Potential (minor) security issue when exporting using account_links

[kkoehn]

https://github.com/openHPI/codeharbor/blob/458b7f88c1aef6c09f745c5b705254c9c823ef23/app/controllers/tasks_controller.rb#L193

This looks like you can potential export the task to any account_link, since you just have to supply the id

Todo:

• [x] check
• [x] fix

[MrSerth]

Indeed, that is a problem - I verified it manually. To fix the issue, we probably need to call authorize @account_link in all relevant places.
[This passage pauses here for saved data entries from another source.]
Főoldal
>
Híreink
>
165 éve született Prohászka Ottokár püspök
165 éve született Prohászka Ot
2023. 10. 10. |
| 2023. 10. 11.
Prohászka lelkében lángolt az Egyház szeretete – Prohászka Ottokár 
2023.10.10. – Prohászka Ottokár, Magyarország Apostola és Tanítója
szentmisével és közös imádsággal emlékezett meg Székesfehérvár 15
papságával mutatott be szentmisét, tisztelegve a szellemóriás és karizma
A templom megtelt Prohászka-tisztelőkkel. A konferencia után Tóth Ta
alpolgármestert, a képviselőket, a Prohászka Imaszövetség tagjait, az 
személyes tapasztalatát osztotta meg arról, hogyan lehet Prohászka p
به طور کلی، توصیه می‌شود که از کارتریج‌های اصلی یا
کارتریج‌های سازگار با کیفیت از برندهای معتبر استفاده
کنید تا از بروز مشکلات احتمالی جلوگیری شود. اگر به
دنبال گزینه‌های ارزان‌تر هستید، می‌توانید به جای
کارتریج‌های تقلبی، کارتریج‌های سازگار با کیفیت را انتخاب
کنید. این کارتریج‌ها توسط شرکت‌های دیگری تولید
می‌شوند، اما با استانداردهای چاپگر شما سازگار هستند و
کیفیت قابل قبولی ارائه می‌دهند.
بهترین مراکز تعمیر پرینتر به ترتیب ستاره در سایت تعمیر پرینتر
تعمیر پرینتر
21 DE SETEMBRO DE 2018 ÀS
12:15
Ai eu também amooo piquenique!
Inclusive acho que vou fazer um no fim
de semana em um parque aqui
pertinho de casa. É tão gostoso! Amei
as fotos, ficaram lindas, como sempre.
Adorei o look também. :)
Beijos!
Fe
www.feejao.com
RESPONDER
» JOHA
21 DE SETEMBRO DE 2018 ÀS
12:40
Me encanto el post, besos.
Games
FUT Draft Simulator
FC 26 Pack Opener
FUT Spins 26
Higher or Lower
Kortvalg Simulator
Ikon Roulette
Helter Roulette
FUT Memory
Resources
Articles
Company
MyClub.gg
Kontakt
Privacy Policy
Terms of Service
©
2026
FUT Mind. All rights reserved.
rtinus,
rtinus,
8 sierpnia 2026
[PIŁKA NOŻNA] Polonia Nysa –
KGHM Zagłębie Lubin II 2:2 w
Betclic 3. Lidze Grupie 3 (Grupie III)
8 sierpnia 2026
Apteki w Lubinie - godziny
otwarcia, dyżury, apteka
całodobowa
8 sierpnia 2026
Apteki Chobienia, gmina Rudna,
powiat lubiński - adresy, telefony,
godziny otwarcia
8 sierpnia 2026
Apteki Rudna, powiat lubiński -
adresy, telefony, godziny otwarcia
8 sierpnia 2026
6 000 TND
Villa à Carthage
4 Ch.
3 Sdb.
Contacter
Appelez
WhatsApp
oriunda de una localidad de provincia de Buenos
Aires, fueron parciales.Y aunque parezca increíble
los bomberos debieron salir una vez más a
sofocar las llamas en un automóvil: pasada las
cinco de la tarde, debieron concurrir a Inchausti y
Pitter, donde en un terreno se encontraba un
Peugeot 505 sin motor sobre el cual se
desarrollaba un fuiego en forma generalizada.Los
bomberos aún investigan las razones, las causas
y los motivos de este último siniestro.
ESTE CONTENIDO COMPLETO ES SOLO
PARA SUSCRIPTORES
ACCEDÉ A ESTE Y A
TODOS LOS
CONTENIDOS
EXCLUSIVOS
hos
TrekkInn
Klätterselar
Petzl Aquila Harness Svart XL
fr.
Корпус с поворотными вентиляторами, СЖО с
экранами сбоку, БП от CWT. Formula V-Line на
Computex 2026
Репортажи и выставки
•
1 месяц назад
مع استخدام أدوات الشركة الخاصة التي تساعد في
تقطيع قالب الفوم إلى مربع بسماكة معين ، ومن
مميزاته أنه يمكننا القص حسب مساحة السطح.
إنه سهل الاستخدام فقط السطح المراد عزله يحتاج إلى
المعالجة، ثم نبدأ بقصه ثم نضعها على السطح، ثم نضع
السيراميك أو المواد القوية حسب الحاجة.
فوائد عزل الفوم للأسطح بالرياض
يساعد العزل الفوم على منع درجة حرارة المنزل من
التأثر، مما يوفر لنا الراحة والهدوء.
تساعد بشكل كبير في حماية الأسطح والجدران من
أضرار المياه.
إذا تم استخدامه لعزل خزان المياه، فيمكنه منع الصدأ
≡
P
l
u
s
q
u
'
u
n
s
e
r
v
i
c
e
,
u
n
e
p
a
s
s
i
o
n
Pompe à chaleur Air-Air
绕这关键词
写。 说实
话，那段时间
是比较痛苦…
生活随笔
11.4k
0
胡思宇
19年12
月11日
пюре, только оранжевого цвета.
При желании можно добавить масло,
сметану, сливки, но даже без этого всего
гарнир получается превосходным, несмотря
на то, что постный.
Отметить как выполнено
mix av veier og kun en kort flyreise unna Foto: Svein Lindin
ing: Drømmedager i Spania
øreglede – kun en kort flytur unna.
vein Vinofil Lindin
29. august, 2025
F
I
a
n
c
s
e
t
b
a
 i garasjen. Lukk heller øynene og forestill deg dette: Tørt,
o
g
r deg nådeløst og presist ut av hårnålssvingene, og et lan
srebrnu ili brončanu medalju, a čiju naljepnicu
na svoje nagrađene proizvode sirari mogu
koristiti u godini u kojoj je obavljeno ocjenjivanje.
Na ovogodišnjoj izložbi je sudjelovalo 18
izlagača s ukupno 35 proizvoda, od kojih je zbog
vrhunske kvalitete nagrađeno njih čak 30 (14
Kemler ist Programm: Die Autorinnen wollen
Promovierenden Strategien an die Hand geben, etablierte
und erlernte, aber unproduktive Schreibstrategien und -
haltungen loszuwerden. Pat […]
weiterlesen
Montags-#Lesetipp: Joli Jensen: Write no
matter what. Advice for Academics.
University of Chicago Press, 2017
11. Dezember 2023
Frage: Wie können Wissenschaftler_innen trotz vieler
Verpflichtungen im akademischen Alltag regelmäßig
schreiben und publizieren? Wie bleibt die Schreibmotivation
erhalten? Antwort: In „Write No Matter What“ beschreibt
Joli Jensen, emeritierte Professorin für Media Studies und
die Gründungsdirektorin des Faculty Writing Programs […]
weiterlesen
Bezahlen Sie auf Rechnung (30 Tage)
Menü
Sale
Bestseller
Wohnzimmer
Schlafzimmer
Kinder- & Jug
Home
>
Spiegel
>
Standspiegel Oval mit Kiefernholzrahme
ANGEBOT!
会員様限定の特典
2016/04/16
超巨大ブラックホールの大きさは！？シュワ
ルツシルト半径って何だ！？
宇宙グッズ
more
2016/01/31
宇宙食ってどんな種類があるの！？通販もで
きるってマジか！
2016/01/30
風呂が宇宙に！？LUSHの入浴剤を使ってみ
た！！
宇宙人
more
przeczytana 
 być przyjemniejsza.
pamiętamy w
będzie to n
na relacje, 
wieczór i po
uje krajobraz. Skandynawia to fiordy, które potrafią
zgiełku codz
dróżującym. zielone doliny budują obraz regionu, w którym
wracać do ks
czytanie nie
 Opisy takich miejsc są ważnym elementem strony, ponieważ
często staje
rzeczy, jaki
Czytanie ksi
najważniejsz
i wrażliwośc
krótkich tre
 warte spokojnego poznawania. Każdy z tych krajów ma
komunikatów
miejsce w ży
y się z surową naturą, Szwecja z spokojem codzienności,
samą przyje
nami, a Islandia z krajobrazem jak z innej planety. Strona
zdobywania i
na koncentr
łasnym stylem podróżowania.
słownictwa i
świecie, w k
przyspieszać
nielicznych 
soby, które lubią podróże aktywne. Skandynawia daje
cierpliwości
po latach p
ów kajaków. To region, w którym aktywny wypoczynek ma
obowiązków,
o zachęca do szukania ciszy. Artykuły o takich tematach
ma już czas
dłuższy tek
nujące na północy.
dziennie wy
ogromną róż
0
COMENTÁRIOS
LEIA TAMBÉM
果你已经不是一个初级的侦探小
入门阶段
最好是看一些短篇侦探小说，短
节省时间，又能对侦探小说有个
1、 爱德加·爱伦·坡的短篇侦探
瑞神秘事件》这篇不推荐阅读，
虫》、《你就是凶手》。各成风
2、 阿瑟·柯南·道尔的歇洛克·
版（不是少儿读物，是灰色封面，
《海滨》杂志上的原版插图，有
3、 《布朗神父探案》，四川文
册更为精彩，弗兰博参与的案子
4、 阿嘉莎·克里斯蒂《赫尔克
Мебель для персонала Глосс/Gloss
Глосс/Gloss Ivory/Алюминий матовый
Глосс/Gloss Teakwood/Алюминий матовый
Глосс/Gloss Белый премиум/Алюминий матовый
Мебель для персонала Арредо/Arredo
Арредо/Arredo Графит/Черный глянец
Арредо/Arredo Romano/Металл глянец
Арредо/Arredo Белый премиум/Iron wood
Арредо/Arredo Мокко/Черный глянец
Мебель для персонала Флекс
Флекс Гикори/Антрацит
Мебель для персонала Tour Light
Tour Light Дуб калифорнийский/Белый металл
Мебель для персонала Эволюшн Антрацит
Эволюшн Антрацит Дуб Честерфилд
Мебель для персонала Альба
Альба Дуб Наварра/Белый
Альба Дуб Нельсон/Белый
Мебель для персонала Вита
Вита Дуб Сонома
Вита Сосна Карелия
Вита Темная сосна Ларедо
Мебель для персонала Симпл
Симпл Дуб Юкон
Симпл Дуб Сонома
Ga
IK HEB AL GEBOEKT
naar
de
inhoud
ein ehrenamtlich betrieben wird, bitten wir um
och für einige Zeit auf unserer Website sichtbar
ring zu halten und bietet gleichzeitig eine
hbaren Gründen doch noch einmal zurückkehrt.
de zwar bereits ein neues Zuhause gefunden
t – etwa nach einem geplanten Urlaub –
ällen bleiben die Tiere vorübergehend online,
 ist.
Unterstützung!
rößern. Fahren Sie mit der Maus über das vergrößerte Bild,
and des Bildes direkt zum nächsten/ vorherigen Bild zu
A first check revealed the following:

• [x] CollectsionsController#push_collection https://github.com/openHPI/codeharbor/blob/458b7f88c1aef6c09f745c5b705254c9c823ef23/app/controllers/collections_controller.rb#L73
• [x] TasksController#export_external_start https://github.com/openHPI/codeharbor/blob/458b7f88c1aef6c09f745c5b705254c9c823ef23/app/controllers/tasks_controller.rb#L166
• [x] TasksController#export_external_check https://github.com/openHPI/codeharbor/blob/458b7f88c1aef6c09f745c5b705254c9c823ef23/app/controllers/tasks_controller.rb#L175
• [x] TasksController#export_external_confirm https://github.com/openHPI/codeharbor/blob/458b7f88c1aef6c09f745c5b705254c9c823ef23/app/controllers/tasks_controller.rb#L193

To prevent any consequence of this bug for now, I took immediate action and disabled the export to any account link for now.